September 12, 2004, Updated September 13, 2012

Professors Joseph Kost of Ben-Gurion University demonstrates the SonoPrep. ‘It opens the door to all kinds of needle-less injections.’The next time you go to the doctor and you need to get a shot, tell him to get with the times and give you a SonoPrep instead. After eight years of technological development, a joint project by an Israeli and an American scientist has resulted in this futuristic device which could make needles a thing of the past.

The SonoPrep uses ultrasound to painlessly deliver medications, including local anesthesia, through microscopic pores in the skin – holes created by low-frequency vibrations instead of high-anxiety needles.

The device – created in collaboration by Professors Joseph Kost of Ben-Gurion University and Robert Langer of MIT, has been approved by the US Food and Drug Administration and put on the market in the United States.

“The SonoPrep got its start back in the early 80s when I did my post-doctoral work at MIT,” Kost told ISRAEL21c. “My collaboration with Bob Langer continued over the years as we developed the technology both at BGU and at MIT. It would be accurate to see this is a true U.S.-Israeli invention.”

SonoPrep applies ultrasound waves to the skin for 15 seconds, disrupting a protective membrane to allow fluids to enter or exit. The openings permit larger molecules, including those of many drugs, to pass quickly through the skin which, 24 hours later, returns to normal.

Manufactured by Sontra, a company based in Franklin, Massachusettes which was founded by Kost and Langer eight years ago to commercialize SonoPrep, the device will sell for $2,000. The company now trades on the Nasdaq according to a market value of $40 million.

“The company expects to start selling the product this month – at first to topical local anesthetics and to physicians and hospitals,” said Kost.

The FDA made it the first approved technology to use ultrasound for quickly anesthetizing the skin. Using the SonoPrep, it takes only five minutes for lidocaine cream to take effect, instead of the one hour needed to prepare patients for painful procedures like the insertion of catheters and infusion tube needles, and taking biopsies.

There are competing technologies for needle-free drug delivery, such as those with electric fields which require batteries, said Kost, but he believes his device is faster, more widely applicable to local pain relief, and can be applied to the later systemic delivery of medications.

“It’s incredibly promising,” Dr. Charles Berde, director of pain treatment services at Boston’s Children’s Hospital, told The Boston Globe. “I see it as a methodology of getting a variety of other drugs across the skin.”

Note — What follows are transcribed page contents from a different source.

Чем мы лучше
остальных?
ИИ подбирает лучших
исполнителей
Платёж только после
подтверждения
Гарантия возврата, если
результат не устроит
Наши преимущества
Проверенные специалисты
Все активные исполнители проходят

Berde said the device could eliminate delays connected to blood testing and be especially useful for children who are afraid of needle procedures.

“The important point, to me, is not just that the FDA approved it – it’s a validation of the technique,” Langer told The Globe. “It opens the door to all kinds of needle-less injections… It’s kind of like ‘Star Trek.’ They zap people, and the stuff goes through.”

Berde said SonoPrep’s initial success probably would depend on whether hospitals would be willing to pay $2,000 for the ultrasound unit, but Sontra officials said the cost would be recouped if the unit is used frequently.
“The hospital will pay no more than it does for a single use of lidocaine today,” Sean Moran, the company’s chief financial officer, told The Globe.

Dr. Bruce Becker, a doctor who works in Rhode Island Hospital’s emergency room, tested the product on patients as part of the federal Food and Drug Administration approval process.
“It’s one thing to think something’s interesting [and] nice, but we want the hard science,” he said “Generally for adults, we’ve always thought this is nothing. So we measured a pain scale and some people thought the IV was 10 out of 10 for pain. So that’s really painful, and we’ve been ignoring that for years.”

According to Kost who is from BGU’s department of medical engineering, the SonoPrep also offers future applications in the fields of drug delivery and diagnostics – for continuous and painless testing of blood sugar in diabetics, speedy administration of pain medications to cancer patients, and influenza vaccines to the general public.

Sontra will test SonoPrep to administer painkillers such as the opiate fentanyl, which is often given to cancer patients, significantly reducing the current 18 hours it takes for the drug to have an effect on the brain.

“We are now able to focus on a whole series of new applications that replace needles with ultrasound technology. The technology also allows noninvasive checks of sugar levels for diabetics without needles,” Kost added, “which is being developed together with [pharmaceuticals and health-care company] Bayer.”

“In the current method of testing sugar levels, one can only get a discreet measurement – you have to prick some place to extract a droplet of blood, and you get one data point, but the diabetic won’t know what to do with this information. His glucose level might be either dropping rapidly or rising rapidly, and he wouldn’t know it unless he then extracts another droplet. Having a continuous sensing, you can display trends, and show on a screen with arrows going up or two arrows if it’s going up rapidly,” said Kost.

He emphasized the benefits that will be available to the parents of child diabetics.

“It will let them sleep better. You can put the sensor on the child, have a beeper in the parents’ room, and the alarm will go off if the blood glucose veers from the norm,” said Kost.